• **To do**
Go through the data and report each line that holds the string "fish".

• **Stored records**

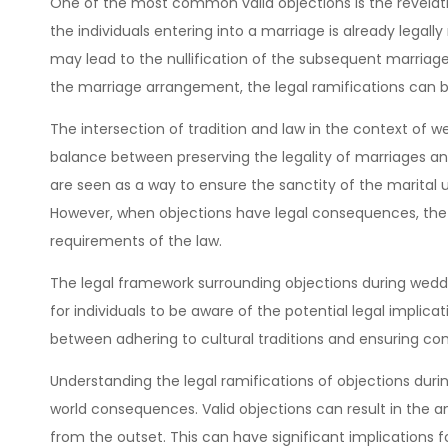
One of the most common valid objections is the revelatio
the individuals entering into a marriage is already legally
may lead to the nullification of the subsequent marriage. 
the marriage arrangement, the legal ramifications can 
The intersection of tradition and law in the context of w
balance between preserving the legality of marriages and
are seen as a way to ensure the sanctity of the marital
However, when objections have legal consequences, the 
requirements of the law.
The legal framework surrounding objections during weddin
for individuals to be aware of the potential legal implica
between adhering to cultural traditions and ensuring co
Understanding the legal ramifications of objections duri
world consequences. Valid objections can result in the an
from the outset. This can have significant implications fo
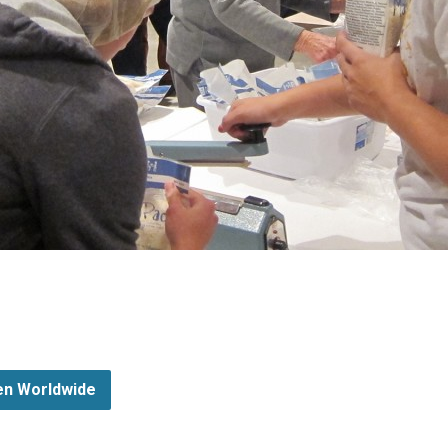
ren Worldwide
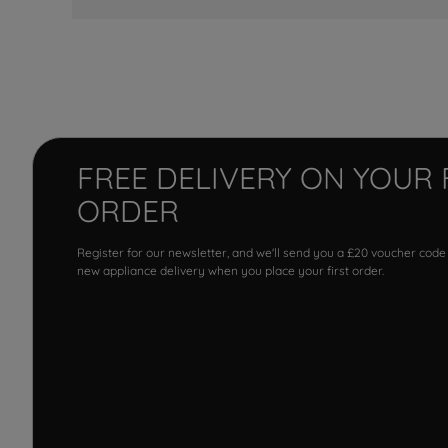
FREE DELIVERY ON YOUR 
ORDER
Register for our newsletter, and we'll send you a £20 voucher code
new appliance delivery when you place your first order.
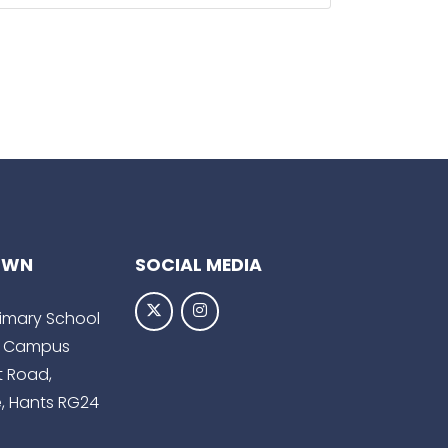
OWN
SOCIAL MEDIA
Primary School
 Campus
t Road,
, Hants RG24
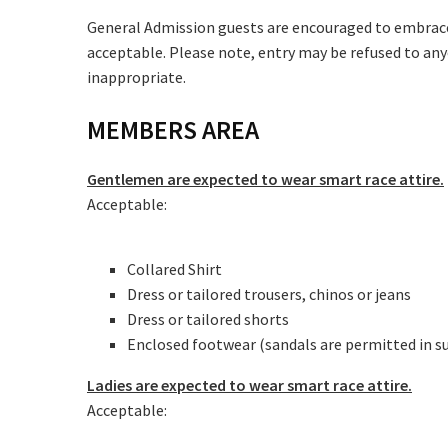
Message:
General Admission guests are encouraged to embrace t
acceptable. Please note, entry may be refused to any
inappropriate.
MEMBERS AREA
Gentlemen are expected to wear smart race attire.
Acceptable:
Collared Shirt
Dress or tailored trousers, chinos or jeans
Dress or tailored shorts
Enclosed footwear (sandals are permitted in 
Ladies are expected to wear smart race attire.
Acceptable:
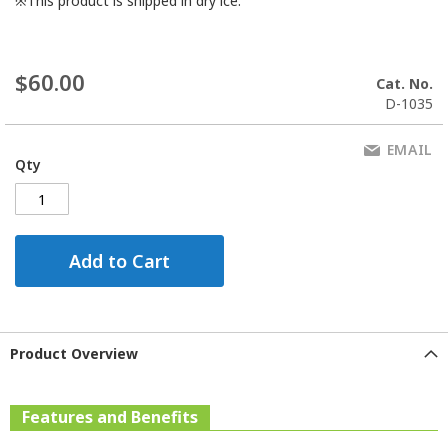
※This product is shipped in dry ice.
$60.00
Cat. No.
D-1035
EMAIL
Qty
Add to Cart
Product Overview
Features and Benefits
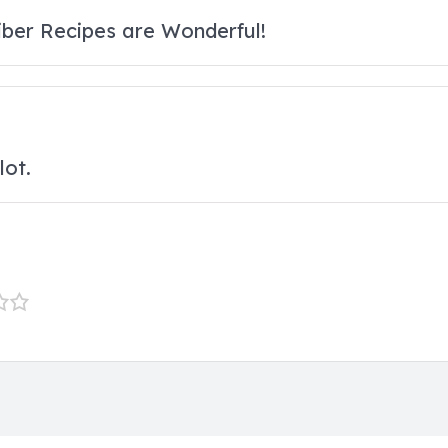
Fiber Recipes are Wonderful!
lot.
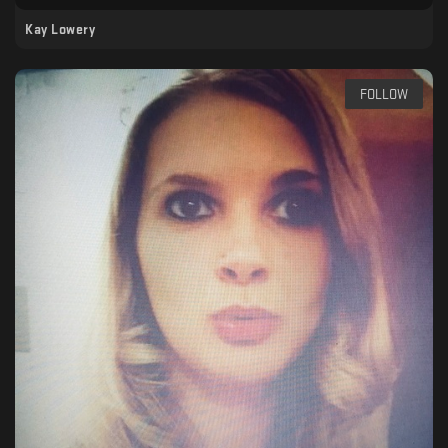
Kay Lowery
FOLLOW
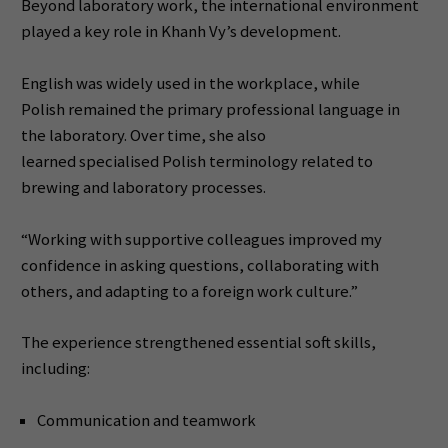
Beyond laboratory work, the international environment
played a key role in Khanh Vy’s development.
English was widely used in the workplace, while
Polish remained the primary professional language in
the laboratory. Over time, she also
learned specialised Polish terminology related to
brewing and laboratory processes.
“Working with supportive colleagues improved my
confidence in asking questions, collaborating with
others, and adapting to a foreign work culture.”
The experience strengthened essential soft skills,
including:
Communication and teamwork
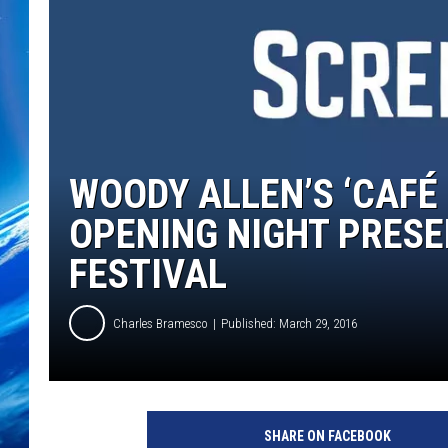
WOODY ALLEN’S ‘CAFÉ
OPENING NIGHT PRESE
FESTIVAL
Charles Bramesco
Published: March 29, 2016
A
m
SHARE ON FACEBOOK
a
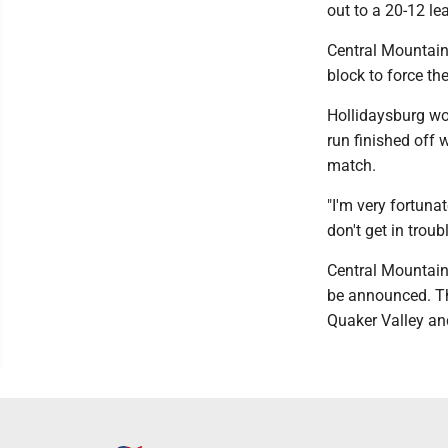
out to a 20-12 le
Central Mountain 
block to force the
Hollidaysburg wou
run finished off 
match.
"I'm very fortuna
don't get in trou
Central Mountain
be announced. T
Quaker Valley an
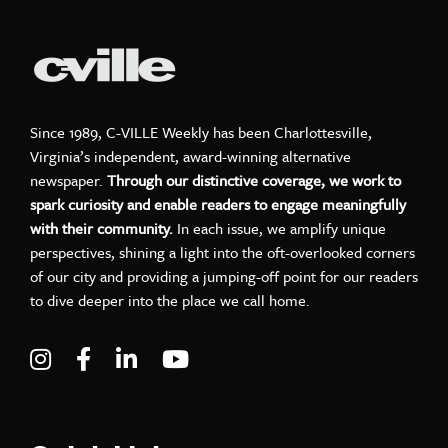
Since 1989, C-VILLE Weekly has been Charlottesville,
Virginia’s independent, award-winning alternative
newspaper.
Through our distinctive coverage, we work to
spark curiosity and enable readers to engage meaningfully
with their community.
In each issue, we amplify unique
perspectives, shining a light into the oft-overlooked corners
of our city and providing a jumping-off point for our readers
to dive deeper into the place we call home.
Visit C-VILLE Weekly on Instagram
Visit C-VILLE Weekly on Facebook
Visit C-VILLE Weekly on LinkedIn
Visit C-VILLE Weekly on Yo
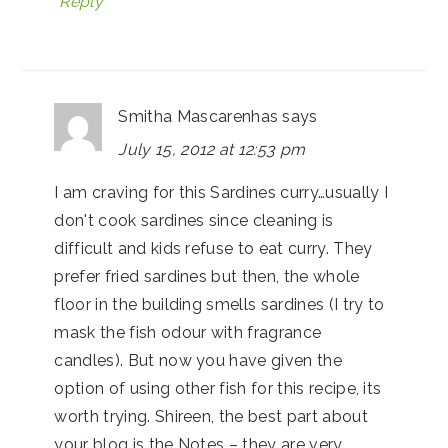
Reply
Smitha Mascarenhas
says
July 15, 2012 at 12:53 pm
I am craving for this Sardines curry…usually I
don't cook sardines since cleaning is
difficult and kids refuse to eat curry. They
prefer fried sardines but then, the whole
floor in the building smells sardines (I try to
mask the fish odour with fragrance
candles). But now you have given the
option of using other fish for this recipe, its
worth trying. Shireen, the best part about
your blog is the Notes – they are very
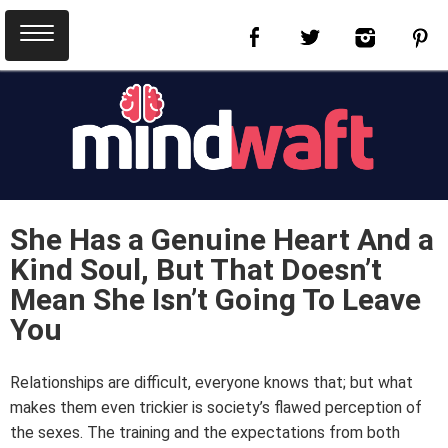
She Has a Genuine Heart And a
Kind Soul, But That Doesn’t
Mean She Isn’t Going To Leave
You
Relationships are difficult, everyone knows that; but what
makes them even trickier is society’s flawed perception of
the sexes. The training and the expectations from both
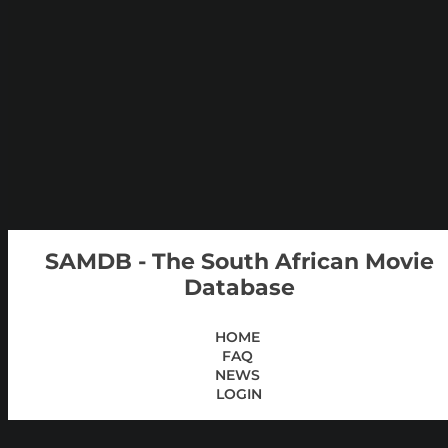
SAMDB - The South African Movie
Database
HOME
FAQ
NEWS
LOGIN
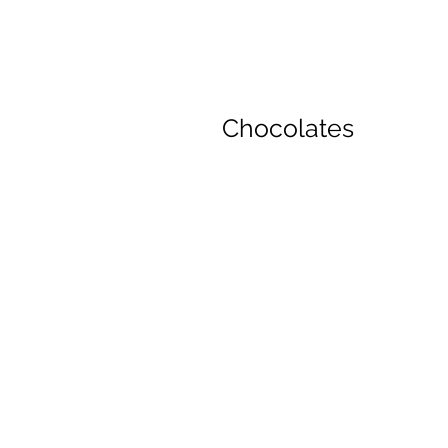
Chocolates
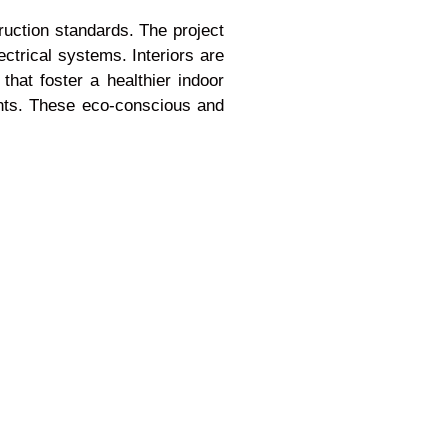
truction standards. The project
trical systems. Interiors are
that foster a healthier indoor
nts. These eco-conscious and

• **Exercise answer**
mask the fish odour with fragrance
option of using other fish for this recipe, its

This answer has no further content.